The Shanghaiist brings us news of Chinese state media's latest difficulty distinguishing reality from satire: The state-run Xinhua News Agency is currently reporting that Jeff Bezos' $250-million purchase of the Washington Post was the result of an accidental mouse-click while the Amazon founder was shopping online. That, as you can probably guess, isn't exactly how the blockbuster deal went down. Nonetheless, it was the main joke of a parody news article from The New Yorker's satirical Borowitz Report that ran earlier this week under the headline of "Amazon Founder Says He Clicked on Washington Post By Mistake."
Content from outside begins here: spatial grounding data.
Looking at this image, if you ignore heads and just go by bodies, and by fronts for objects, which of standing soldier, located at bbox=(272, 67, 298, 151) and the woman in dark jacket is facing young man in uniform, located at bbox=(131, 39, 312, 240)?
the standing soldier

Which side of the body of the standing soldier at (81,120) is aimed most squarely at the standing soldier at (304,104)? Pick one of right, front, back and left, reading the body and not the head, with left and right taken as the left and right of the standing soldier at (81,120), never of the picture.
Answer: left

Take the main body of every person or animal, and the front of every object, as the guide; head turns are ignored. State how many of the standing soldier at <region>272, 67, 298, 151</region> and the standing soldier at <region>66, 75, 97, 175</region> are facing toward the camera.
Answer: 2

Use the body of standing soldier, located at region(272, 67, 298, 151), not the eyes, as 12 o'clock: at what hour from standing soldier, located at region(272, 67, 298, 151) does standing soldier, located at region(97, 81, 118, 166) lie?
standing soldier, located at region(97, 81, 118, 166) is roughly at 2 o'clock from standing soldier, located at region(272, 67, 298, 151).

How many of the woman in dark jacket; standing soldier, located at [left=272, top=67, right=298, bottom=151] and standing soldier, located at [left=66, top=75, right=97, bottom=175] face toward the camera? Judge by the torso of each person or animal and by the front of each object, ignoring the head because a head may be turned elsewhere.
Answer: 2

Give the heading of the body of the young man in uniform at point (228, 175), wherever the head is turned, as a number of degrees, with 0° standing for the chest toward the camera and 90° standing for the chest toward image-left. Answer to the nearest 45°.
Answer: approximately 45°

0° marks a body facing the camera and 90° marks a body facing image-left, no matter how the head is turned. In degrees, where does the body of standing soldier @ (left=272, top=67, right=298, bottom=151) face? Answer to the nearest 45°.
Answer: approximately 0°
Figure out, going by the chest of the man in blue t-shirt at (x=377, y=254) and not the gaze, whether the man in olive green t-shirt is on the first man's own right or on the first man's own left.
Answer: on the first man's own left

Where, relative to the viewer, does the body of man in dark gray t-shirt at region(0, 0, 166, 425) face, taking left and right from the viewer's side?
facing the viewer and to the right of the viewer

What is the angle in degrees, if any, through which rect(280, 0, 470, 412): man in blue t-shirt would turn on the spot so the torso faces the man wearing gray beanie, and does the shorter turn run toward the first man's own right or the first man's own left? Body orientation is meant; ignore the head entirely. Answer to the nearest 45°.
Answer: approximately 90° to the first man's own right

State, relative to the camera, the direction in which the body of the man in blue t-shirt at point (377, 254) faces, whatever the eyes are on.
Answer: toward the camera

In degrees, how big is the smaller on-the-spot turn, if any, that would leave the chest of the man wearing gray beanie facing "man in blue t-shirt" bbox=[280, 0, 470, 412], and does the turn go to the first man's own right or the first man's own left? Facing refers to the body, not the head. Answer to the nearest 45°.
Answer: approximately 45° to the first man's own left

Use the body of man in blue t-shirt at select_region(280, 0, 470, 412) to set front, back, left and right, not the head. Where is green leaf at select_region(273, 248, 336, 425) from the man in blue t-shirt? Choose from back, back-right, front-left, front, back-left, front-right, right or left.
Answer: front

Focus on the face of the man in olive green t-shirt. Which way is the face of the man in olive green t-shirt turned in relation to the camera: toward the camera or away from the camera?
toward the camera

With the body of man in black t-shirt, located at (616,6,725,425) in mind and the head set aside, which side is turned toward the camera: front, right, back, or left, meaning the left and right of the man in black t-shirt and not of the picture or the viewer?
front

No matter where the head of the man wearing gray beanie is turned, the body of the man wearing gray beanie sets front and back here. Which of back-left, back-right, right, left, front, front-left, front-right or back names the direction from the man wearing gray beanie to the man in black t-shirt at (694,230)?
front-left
According to the Shanghaiist, it was that article that Xinhua references at length in its report, citing The New Yorker but without mentioning Borowitz. Google Translate appears to confirm that. Here's a very rough translation of the still-live Xinhua report's lede via Google:
According to "The New Yorker" on August 6 reported that the Amazon e-commerce businesses founder Jeffrey Bezos (Jeff Bezos) will pay $250 million in cash, has personally acquired "Washington Post." In various media have speculated Bezos meaning behind this move when it acquired Bezos has said "too confusing," he was just not careful the wrong mouse only.
Of course, this isn't the most embarrassing satire mix-up for China's state-run media. That honor probably goes to the People's Daily, which ran a lengthy photo tribute to Kim Jong Un last year after falling for an Onion joke about the North Korean dictator being named "Sexiest Man Alive." Then again, several American media outlets have made their fair share of similar (although less hilarious) mistakes recently too, and they don't have the lost-in-translation excuse.